→ **Source extract**
As of 2016, the city had 6,265 more residents who were born abroad to non-U.S. parents than it did 10 years prior, according to BRAC. That’s a 25% increase. The parish at large has seen an even greater increase in international residents: 33% since 2006.
More job opportunities also meant more young professionals staying in Baton Rouge after college, expanding the portion of the population known for thinking globally and for being hungry for the unknown.
Jim Urdiales, owner of Mestizo Louisiana-Mexican Cuisine, has watched these shifts unfold from the front row. His father, Carlos Urdiales, founded one of the first Mexican restaurants in the city, Carlos Cajun Mexican, which closed in 2016, and his uncle Joe Urdiales opened the city’s oldest still-operating one, El Rio Grande Mexican Restaurant, in 1962.
Urdiales points to Hurricane Katrina and job trends as contributors to the changing market, but he emphasizes the role of young people in both supporting wider international offerings and pushing those restaurants to keep innovating.
“The way that millennials are starting to eat, it’s a different experience for them. They’re more daring diners than the average diner,” he says. “I’m seeing how people are really stepping out of the norm, and they’re not really eating by a label. They’re willing to try a vegetable for a dish without being a vegetarian.”
Each shift in the market, each rise in demand, each new palate added to the city and new culinary adventure undertaken after spotting an enticing Instagram, bolstered the growing trend. One restaurant led to another, then another.
It’s 2009, and you’ve tried sushi for the first time—now you’re ready to venture out into sashimi, ramen with the works, tempura-fried tofu. You’ve got the hang of Chinese and Japanese cuisine—now you’re ready to venture out into the vermicellis of Vietnam and the bibimbaps of Korea. Steadily, this is how restaurants and diners have worked in tandem to broaden the international offerings of the city.
Urdiales has seen the city’s growing culinary curiosity support more international and immigrant-owned businesses every day. Louisiana has a relatively low Hispanic population—222,000 as of 2014, making us 31st in the country for Hispanic residents, according to the Pew Research Center. So for years, Baton Rouge only knew Latin food as Tex-Mex.
Now, we’ve begun to differentiate and crave variety. Urdiales points to diners who frequent restaurants that showcase authentic Mexican cuisine, like his, or Central American cuisine, like La Salvadoreña Pupuseria.
“That’s what I’m excited about,” Urdiales says. “You’ve got markets like La Morenita and Ideal Market, and people going there and finally seeing the beauty of the produce and the meats and the cultures.”
ROOM AT THE TABLE
Along the length of Florida Boulevard and branching down Old Hammond Highway to Sherwood Forest and Coursey boulevards, international restaurants and markets have stood for years.
El Rio Grande, full of bright red and yellow plates brimming with chile con carne over enchiladas. Dang’s Vietnamese restaurant with steaming bowls of savory hu tieu. Bay Leaf Indian Cuisine, fragrant with anise and tamarind and curry. Grocers like Vinh Phat Oriental Market, La Morenita, Olive Tree’s International Food, Fashion India’s and Groceries, Pocorello’s Casa D’Italia and beyond.

→ **Data under study**
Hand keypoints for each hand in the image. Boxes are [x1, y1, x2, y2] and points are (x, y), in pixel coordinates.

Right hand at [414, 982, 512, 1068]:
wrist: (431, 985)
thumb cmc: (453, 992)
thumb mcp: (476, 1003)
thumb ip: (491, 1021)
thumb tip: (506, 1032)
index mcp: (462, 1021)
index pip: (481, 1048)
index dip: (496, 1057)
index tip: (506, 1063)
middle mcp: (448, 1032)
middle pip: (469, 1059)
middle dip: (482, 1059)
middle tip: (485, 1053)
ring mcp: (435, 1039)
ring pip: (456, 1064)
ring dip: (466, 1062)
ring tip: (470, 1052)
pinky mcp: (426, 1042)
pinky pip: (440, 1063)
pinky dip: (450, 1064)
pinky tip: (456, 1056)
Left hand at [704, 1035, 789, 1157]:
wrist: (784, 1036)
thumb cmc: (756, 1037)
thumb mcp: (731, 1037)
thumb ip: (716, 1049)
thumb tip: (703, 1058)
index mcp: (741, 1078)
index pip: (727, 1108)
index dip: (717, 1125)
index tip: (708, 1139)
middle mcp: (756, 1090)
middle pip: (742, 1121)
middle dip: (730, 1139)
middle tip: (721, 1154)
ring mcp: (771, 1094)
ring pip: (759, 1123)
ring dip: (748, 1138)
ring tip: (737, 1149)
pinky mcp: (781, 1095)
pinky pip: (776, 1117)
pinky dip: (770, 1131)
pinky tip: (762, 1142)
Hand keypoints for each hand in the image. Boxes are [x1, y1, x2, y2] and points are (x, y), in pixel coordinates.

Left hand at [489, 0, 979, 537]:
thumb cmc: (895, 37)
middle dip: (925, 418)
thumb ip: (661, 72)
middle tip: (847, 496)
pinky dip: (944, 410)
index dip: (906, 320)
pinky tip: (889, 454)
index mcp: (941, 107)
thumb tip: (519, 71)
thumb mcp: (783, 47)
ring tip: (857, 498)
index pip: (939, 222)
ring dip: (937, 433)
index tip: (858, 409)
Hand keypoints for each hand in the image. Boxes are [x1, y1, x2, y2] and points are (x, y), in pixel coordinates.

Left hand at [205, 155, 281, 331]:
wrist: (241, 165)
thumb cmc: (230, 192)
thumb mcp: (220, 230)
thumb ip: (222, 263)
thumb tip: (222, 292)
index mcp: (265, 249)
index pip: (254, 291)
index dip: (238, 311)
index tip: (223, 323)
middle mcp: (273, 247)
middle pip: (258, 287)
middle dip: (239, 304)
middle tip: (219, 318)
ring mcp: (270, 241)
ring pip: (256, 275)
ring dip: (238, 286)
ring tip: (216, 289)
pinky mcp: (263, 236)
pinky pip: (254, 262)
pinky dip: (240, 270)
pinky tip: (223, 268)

→ **Check your understanding**
1/ Set down, word for word, the passage of the Baton Rouge dining article starting with "Urdiales points to Hurricane" and going on through "to keep innovating.".
2/ Resume the article on Baton Rouge's international restaurants and markets, picking up right after its final sentence.

→ **Solved tasks**
1/
Urdiales points to Hurricane Katrina and job trends as contributors to the changing market, but he emphasizes the role of young people in both supporting wider international offerings and pushing those restaurants to keep innovating.

2/
As the last decade’s international wave added dozens of new options and cuisines to the city, these businesses have held onto loyal customers while drawing new ones in. It’s a similar case for Little Saigon, a Florida Boulevard Vietnamese joint that’s been open for nearly two decades.
“The more people know about, the more they want to try,” says David Nguyen, whose family owns Little Saigon. Skeptics whose palates have been broadened by one cuisine, he’s noticed, are more likely to give another a try.
The idea of sharing influences—of mutual appreciation and inspiration across cultures—is what creates a sense of community between international restaurateurs in Baton Rouge. There’s room for everyone at the table.
At Cocha, owners Saskia Spanoff and Enrique Pinerua know all about blending cultures and cuisines. Spanoff grew up in Baton Rouge, but her parents were born in Holland. Pinerua’s parents are Basque and Venezuelan, and they raised him in Chile. After meeting in the competitive restaurant scene of Los Angeles, Spanoff and Pinerua found an epicurean home in Baton Rouge in 2016, when they opened their globally inspired international eatery.
Here, the kitchen serves up a brat from local meat counter Iverstine Butcher with warm German potato salad and an apple sauerkraut, traditional Venezuelan-stuffed corn cakes called arepas with roasted duck, Moroccan short ribs and squid ink linguine.
Cocha proves something corroborated by many international restaurants: The “farm to table” trend that’s swept America in recent years isn’t new. It’s been a crucial tenet of cuisines all around the world since ancient history. If you’re just jumping on the clean-eating bandwagon, wanting to be confident in the freshness and the roots of the ingredients in your food, international restaurants were there long ago.
Spanoff says that by looking at what other places with similar climates do with the same crops, they’re able to create a multicultural menu that elevates locally sourced ingredients.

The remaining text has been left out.